Rewrite all the records below as a numbered list, skipping blank lines and omitting the pictures.

===== DATASET EXCERPTS =====

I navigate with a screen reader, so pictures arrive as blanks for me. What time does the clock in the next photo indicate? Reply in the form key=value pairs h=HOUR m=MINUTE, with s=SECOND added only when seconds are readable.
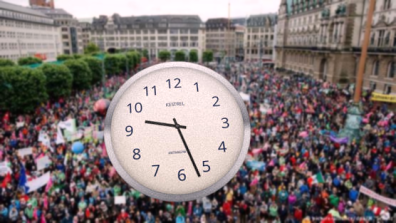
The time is h=9 m=27
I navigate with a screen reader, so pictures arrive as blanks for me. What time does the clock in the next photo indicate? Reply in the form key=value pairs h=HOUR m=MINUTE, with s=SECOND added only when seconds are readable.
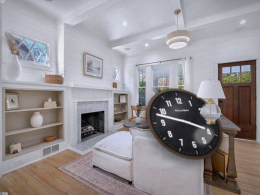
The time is h=3 m=48
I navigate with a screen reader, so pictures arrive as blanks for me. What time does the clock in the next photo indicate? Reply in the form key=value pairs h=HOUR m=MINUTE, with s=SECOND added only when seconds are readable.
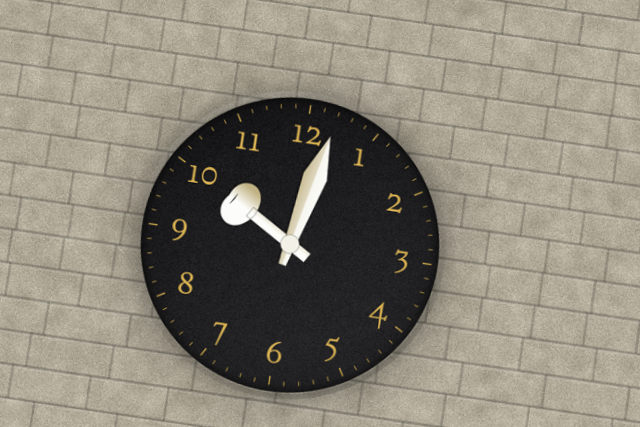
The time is h=10 m=2
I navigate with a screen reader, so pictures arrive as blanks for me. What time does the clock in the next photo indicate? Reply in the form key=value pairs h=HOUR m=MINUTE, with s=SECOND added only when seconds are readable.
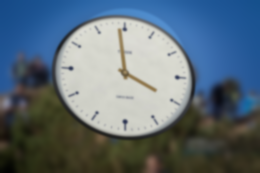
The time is h=3 m=59
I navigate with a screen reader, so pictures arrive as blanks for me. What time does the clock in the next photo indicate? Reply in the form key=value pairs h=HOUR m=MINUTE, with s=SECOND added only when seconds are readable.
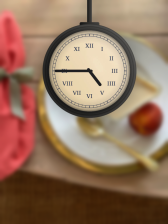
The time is h=4 m=45
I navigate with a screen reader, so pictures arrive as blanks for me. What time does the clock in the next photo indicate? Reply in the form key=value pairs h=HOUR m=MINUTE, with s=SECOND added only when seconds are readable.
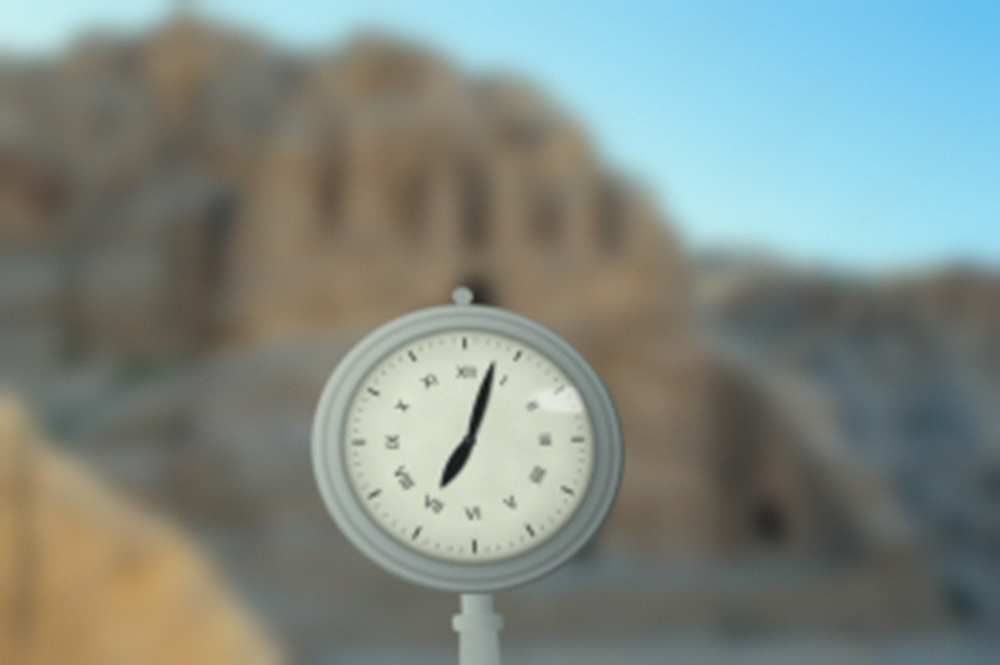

=====

[SOLUTION]
1. I navigate with a screen reader, so pictures arrive as blanks for me. What time does the clock in the next photo indicate? Reply in the form key=value pairs h=HOUR m=MINUTE, with s=SECOND added only when seconds are readable.
2. The time is h=9 m=27
3. I navigate with a screen reader, so pictures arrive as blanks for me. What time does the clock in the next photo indicate? Reply in the form key=value pairs h=HOUR m=MINUTE, with s=SECOND added only when seconds are readable.
4. The time is h=3 m=48
5. I navigate with a screen reader, so pictures arrive as blanks for me. What time does the clock in the next photo indicate? Reply in the form key=value pairs h=HOUR m=MINUTE, with s=SECOND added only when seconds are readable.
6. The time is h=10 m=2
7. I navigate with a screen reader, so pictures arrive as blanks for me. What time does the clock in the next photo indicate? Reply in the form key=value pairs h=HOUR m=MINUTE, with s=SECOND added only when seconds are readable.
8. The time is h=3 m=59
9. I navigate with a screen reader, so pictures arrive as blanks for me. What time does the clock in the next photo indicate? Reply in the form key=value pairs h=HOUR m=MINUTE, with s=SECOND added only when seconds are readable.
10. The time is h=4 m=45
11. I navigate with a screen reader, so pictures arrive as blanks for me. What time does the clock in the next photo indicate? Reply in the form key=value pairs h=HOUR m=MINUTE, with s=SECOND added only when seconds are readable.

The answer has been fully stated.